Your output should be the lines below from the one holding "X150749999Y-90599999D03*" through the one holding "(via_min_size 0.4)", transcribed exactly, with no pictures.

--- START ---

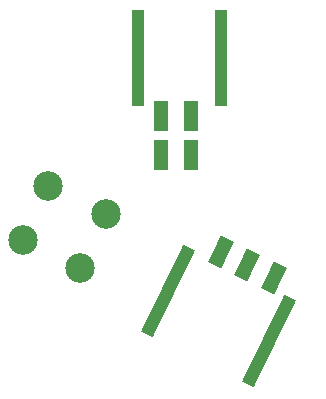
<source format=gbr>
%TF.GenerationSoftware,KiCad,Pcbnew,(7.0.0)*%
%TF.CreationDate,2023-03-21T20:59:30-07:00*%
%TF.ProjectId,Ladder LEDs v1,4c616464-6572-4204-9c45-44732076312e,rev?*%
%TF.SameCoordinates,Original*%
%TF.FileFunction,Soldermask,Top*%
%TF.FilePolarity,Negative*%
%FSLAX46Y46*%
G04 Gerber Fmt 4.6, Leading zero omitted, Abs format (unit mm)*
G04 Created by KiCad (PCBNEW (7.0.0)) date 2023-03-21 20:59:30*
%MOMM*%
%LPD*%
G01*
G04 APERTURE LIST*
G04 Aperture macros list*
%AMRotRect*
0 Rectangle, with rotation*
0 The origin of the aperture is its center*
0 $1 length*
0 $2 width*
0 $3 Rotation angle, in degrees counterclockwise*
0 Add horizontal line*
21,1,$1,$2,0,0,$3*%
G04 Aperture macros list end*
%ADD10C,2.500000*%
%ADD11R,1.240000X2.500000*%
%ADD12R,1.100000X8.200000*%
%ADD13RotRect,1.240000X2.500000X334.000000*%
%ADD14RotRect,1.100000X8.200000X334.000000*%
G04 APERTURE END LIST*
D10*
%TO.C,J3*%
X140983821Y-103772700D03*
X136109861Y-101447940D03*
X138788215Y-108375885D03*
X133914254Y-106051125D03*
%TD*%
D11*
%TO.C,J2*%
X145679999Y-98829999D03*
X148179999Y-98829999D03*
X145679999Y-95529999D03*
X148179999Y-95529999D03*
D12*
X150749999Y-90599999D03*
X143709999Y-90599999D03*
%TD*%
D13*
%TO.C,J1*%
X155193970Y-109241855D03*
X152946985Y-108145927D03*
X150699999Y-107049999D03*
D14*
X146228929Y-110354440D03*
X154803424Y-114536501D03*
%TD*%
M02*

</source>
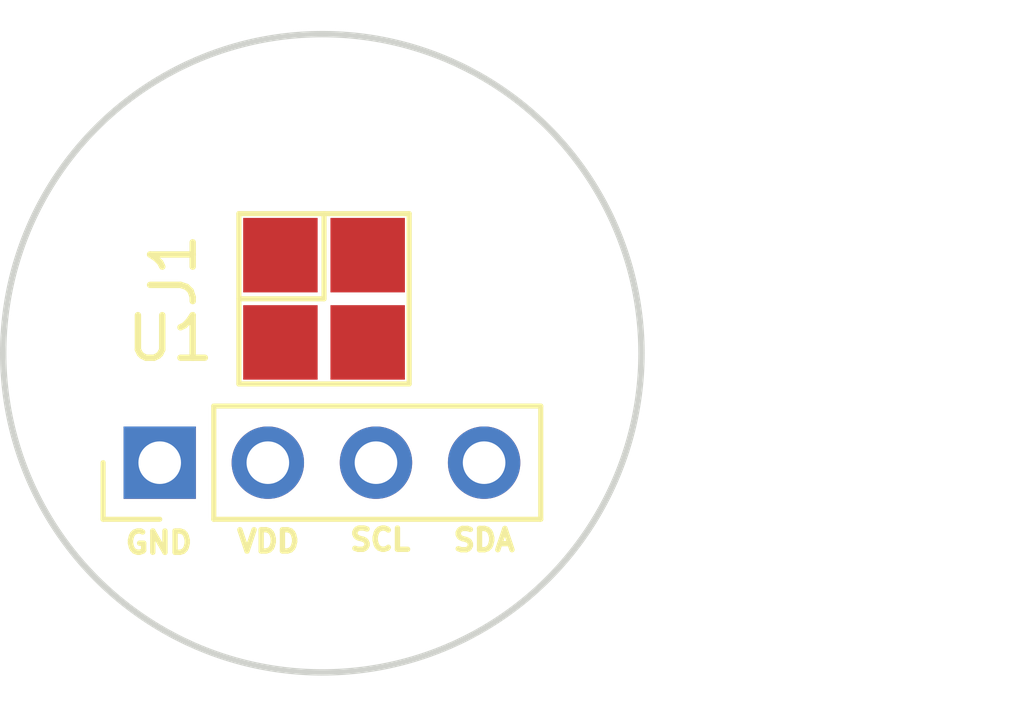
<source format=kicad_pcb>
(kicad_pcb (version 20171130) (host pcbnew "(5.1.12)-1")

  (general
    (thickness 1.6)
    (drawings 1)
    (tracks 0)
    (zones 0)
    (modules 2)
    (nets 5)
  )

  (page A4)
  (layers
    (0 F.Cu signal)
    (31 B.Cu signal)
    (32 B.Adhes user)
    (33 F.Adhes user)
    (34 B.Paste user)
    (35 F.Paste user)
    (36 B.SilkS user)
    (37 F.SilkS user)
    (38 B.Mask user)
    (39 F.Mask user)
    (40 Dwgs.User user)
    (41 Cmts.User user)
    (42 Eco1.User user)
    (43 Eco2.User user)
    (44 Edge.Cuts user)
    (45 Margin user)
    (46 B.CrtYd user)
    (47 F.CrtYd user)
    (48 B.Fab user)
    (49 F.Fab user)
  )

  (setup
    (last_trace_width 0.25)
    (trace_clearance 0.2)
    (zone_clearance 0.508)
    (zone_45_only no)
    (trace_min 0.2)
    (via_size 0.8)
    (via_drill 0.4)
    (via_min_size 0.4)
    (via_min_drill 0.3)
    (uvia_size 0.3)
    (uvia_drill 0.1)
    (uvias_allowed no)
    (uvia_min_size 0.2)
    (uvia_min_drill 0.1)
    (edge_width 0.05)
    (segment_width 0.2)
    (pcb_text_width 0.3)
    (pcb_text_size 1.5 1.5)
    (mod_edge_width 0.12)
    (mod_text_size 1 1)
    (mod_text_width 0.15)
    (pad_size 1.7 1.7)
    (pad_drill 1)
    (pad_to_mask_clearance 0)
    (aux_axis_origin 0 0)
    (visible_elements 7FFFFFFF)
    (pcbplotparams
      (layerselection 0x010fc_ffffffff)
      (usegerberextensions false)
      (usegerberattributes true)
      (usegerberadvancedattributes true)
      (creategerberjobfile true)
      (excludeedgelayer true)
      (linewidth 0.100000)
      (plotframeref false)
      (viasonmask false)
      (mode 1)
      (useauxorigin false)
      (hpglpennumber 1)
      (hpglpenspeed 20)
      (hpglpendiameter 15.000000)
      (psnegative false)
      (psa4output false)
      (plotreference true)
      (plotvalue true)
      (plotinvisibletext false)
      (padsonsilk false)
      (subtractmaskfromsilk false)
      (outputformat 1)
      (mirror false)
      (drillshape 0)
      (scaleselection 1)
      (outputdirectory "plots/"))
  )

  (net 0 "")
  (net 1 "Net-(J1-Pad1)")
  (net 2 "Net-(J1-Pad2)")
  (net 3 "Net-(J1-Pad3)")
  (net 4 "Net-(J1-Pad4)")

  (net_class Default "This is the default net class."
    (clearance 0.2)
    (trace_width 0.25)
    (via_dia 0.8)
    (via_drill 0.4)
    (uvia_dia 0.3)
    (uvia_drill 0.1)
    (add_net "Net-(J1-Pad1)")
    (add_net "Net-(J1-Pad2)")
    (add_net "Net-(J1-Pad3)")
    (add_net "Net-(J1-Pad4)")
  )

  (module Connector_PinHeader_2.54mm:PinHeader_1x04_P2.54mm_Vertical (layer F.Cu) (tedit 59FED5CC) (tstamp 630F92E3)
    (at 148.14 105.85 90)
    (descr "Through hole straight pin header, 1x04, 2.54mm pitch, single row")
    (tags "Through hole pin header THT 1x04 2.54mm single row")
    (path /6308E638)
    (fp_text reference J1 (at 4.51 0.32 90) (layer F.SilkS)
      (effects (font (size 1 1) (thickness 0.15)))
    )
    (fp_text value Conn_01x04_Female (at 2.02 14.19 90) (layer F.Fab)
      (effects (font (size 1 1) (thickness 0.15)))
    )
    (fp_line (start 1.8 -1.8) (end -1.8 -1.8) (layer F.CrtYd) (width 0.05))
    (fp_line (start 1.8 9.4) (end 1.8 -1.8) (layer F.CrtYd) (width 0.05))
    (fp_line (start -1.8 9.4) (end 1.8 9.4) (layer F.CrtYd) (width 0.05))
    (fp_line (start -1.8 -1.8) (end -1.8 9.4) (layer F.CrtYd) (width 0.05))
    (fp_line (start -1.33 -1.33) (end 0 -1.33) (layer F.SilkS) (width 0.12))
    (fp_line (start -1.33 0) (end -1.33 -1.33) (layer F.SilkS) (width 0.12))
    (fp_line (start -1.33 1.27) (end 1.33 1.27) (layer F.SilkS) (width 0.12))
    (fp_line (start 1.33 1.27) (end 1.33 8.95) (layer F.SilkS) (width 0.12))
    (fp_line (start -1.33 1.27) (end -1.33 8.95) (layer F.SilkS) (width 0.12))
    (fp_line (start -1.33 8.95) (end 1.33 8.95) (layer F.SilkS) (width 0.12))
    (fp_line (start -1.27 -0.635) (end -0.635 -1.27) (layer F.Fab) (width 0.1))
    (fp_line (start -1.27 8.89) (end -1.27 -0.635) (layer F.Fab) (width 0.1))
    (fp_line (start 1.27 8.89) (end -1.27 8.89) (layer F.Fab) (width 0.1))
    (fp_line (start 1.27 -1.27) (end 1.27 8.89) (layer F.Fab) (width 0.1))
    (fp_line (start -0.635 -1.27) (end 1.27 -1.27) (layer F.Fab) (width 0.1))
    (fp_text user %R (at 0 3.81) (layer F.Fab)
      (effects (font (size 1 1) (thickness 0.15)))
    )
    (pad 1 thru_hole rect (at 0 0 90) (size 1.7 1.7) (drill 1) (layers *.Cu *.Mask)
      (net 1 "Net-(J1-Pad1)"))
    (pad 2 thru_hole oval (at 0 2.54 90) (size 1.7 1.7) (drill 1) (layers *.Cu *.Mask)
      (net 2 "Net-(J1-Pad2)"))
    (pad 3 thru_hole oval (at 0 5.08 90) (size 1.7 1.7) (drill 1) (layers *.Cu *.Mask)
      (net 3 "Net-(J1-Pad3)"))
    (pad 4 thru_hole oval (at 0 7.62 90) (size 1.7 1.7) (drill 1) (layers *.Cu *.Mask)
      (net 4 "Net-(J1-Pad4)"))
    (model ${KISYS3DMOD}/Connector_PinHeader_2.54mm.3dshapes/PinHeader_1x04_P2.54mm_Vertical.wrl
      (at (xyz 0 0 0))
      (scale (xyz 1 1 1))
      (rotate (xyz 0 0 0))
    )
  )

  (module udswb:ms5840-02BA (layer F.Cu) (tedit 630F2FBF) (tstamp 630F92F5)
    (at 150 100)
    (path /6308D83D)
    (fp_text reference U1 (at -1.61 2.93) (layer F.SilkS)
      (effects (font (size 1 1) (thickness 0.15)))
    )
    (fp_text value MS5840-02BA (at 12.88 -4.17) (layer F.Fab)
      (effects (font (size 1 1) (thickness 0.15)))
    )
    (fp_line (start 0 0) (end 4 0) (layer F.SilkS) (width 0.12))
    (fp_line (start 4 0) (end 4 4) (layer F.SilkS) (width 0.12))
    (fp_line (start 4 4) (end 0 4) (layer F.SilkS) (width 0.12))
    (fp_line (start 0 4) (end 0 0) (layer F.SilkS) (width 0.12))
    (fp_line (start 2 2) (end 0 2) (layer F.SilkS) (width 0.12))
    (fp_line (start 2 0) (end 2 2) (layer F.SilkS) (width 0.12))
    (fp_text user SDA (at 5.76 7.67) (layer F.SilkS)
      (effects (font (size 0.5 0.5) (thickness 0.125)))
    )
    (fp_text user GND (at -1.88 7.73) (layer F.SilkS)
      (effects (font (size 0.5 0.5) (thickness 0.125)))
    )
    (fp_text user VDD (at 0.69 7.7) (layer F.SilkS)
      (effects (font (size 0.5 0.5) (thickness 0.125)))
    )
    (fp_text user SCL (at 3.32 7.66) (layer F.SilkS)
      (effects (font (size 0.5 0.5) (thickness 0.125)))
    )
    (pad 1 smd custom (at 0.975 0.975) (size 1.75 1.75) (layers F.Cu F.Paste F.Mask)
      (net 1 "Net-(J1-Pad1)") (zone_connect 0)
      (options (clearance outline) (anchor rect))
      (primitives
      ))
    (pad 4 smd custom (at 3.025 0.975) (size 1.75 1.75) (layers F.Cu F.Paste F.Mask)
      (net 4 "Net-(J1-Pad4)") (zone_connect 0)
      (options (clearance outline) (anchor rect))
      (primitives
      ))
    (pad 3 smd custom (at 3.025 3.025) (size 1.75 1.75) (layers F.Cu F.Paste F.Mask)
      (net 3 "Net-(J1-Pad3)") (zone_connect 0)
      (options (clearance outline) (anchor rect))
      (primitives
      ))
    (pad 2 smd custom (at 0.975 3.025) (size 1.75 1.75) (layers F.Cu F.Paste F.Mask)
      (net 2 "Net-(J1-Pad2)") (zone_connect 0)
      (options (clearance outline) (anchor rect))
      (primitives
      ))
  )

  (gr_circle (center 151.96 103.28) (end 159.456666 103.28) (layer Edge.Cuts) (width 0.15))

)

</source>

--- END ---

▸ **RESULT BELOW**:
X150749999Y-90599999D03*
X143709999Y-90599999D03*
%TD*%
D13*
%TO.C,J1*%
X155193970Y-109241855D03*
X152946985Y-108145927D03*
X150699999Y-107049999D03*
D14*
X146228929Y-110354440D03*
X154803424Y-114536501D03*
%TD*%
M02*

</source>
<source format=kicad_pcb>
(kicad_pcb (version 20171130) (host pcbnew "(5.1.12)-1")

  (general
    (thickness 1.6)
    (drawings 1)
    (tracks 0)
    (zones 0)
    (modules 2)
    (nets 5)
  )

  (page A4)
  (layers
    (0 F.Cu signal)
    (31 B.Cu signal)
    (32 B.Adhes user)
    (33 F.Adhes user)
    (34 B.Paste user)
    (35 F.Paste user)
    (36 B.SilkS user)
    (37 F.SilkS user)
    (38 B.Mask user)
    (39 F.Mask user)
    (40 Dwgs.User user)
    (41 Cmts.User user)
    (42 Eco1.User user)
    (43 Eco2.User user)
    (44 Edge.Cuts user)
    (45 Margin user)
    (46 B.CrtYd user)
    (47 F.CrtYd user)
    (48 B.Fab user)
    (49 F.Fab user)
  )

  (setup
    (last_trace_width 0.25)
    (trace_clearance 0.2)
    (zone_clearance 0.508)
    (zone_45_only no)
    (trace_min 0.2)
    (via_size 0.8)
    (via_drill 0.4)
    (via_min_size 0.4)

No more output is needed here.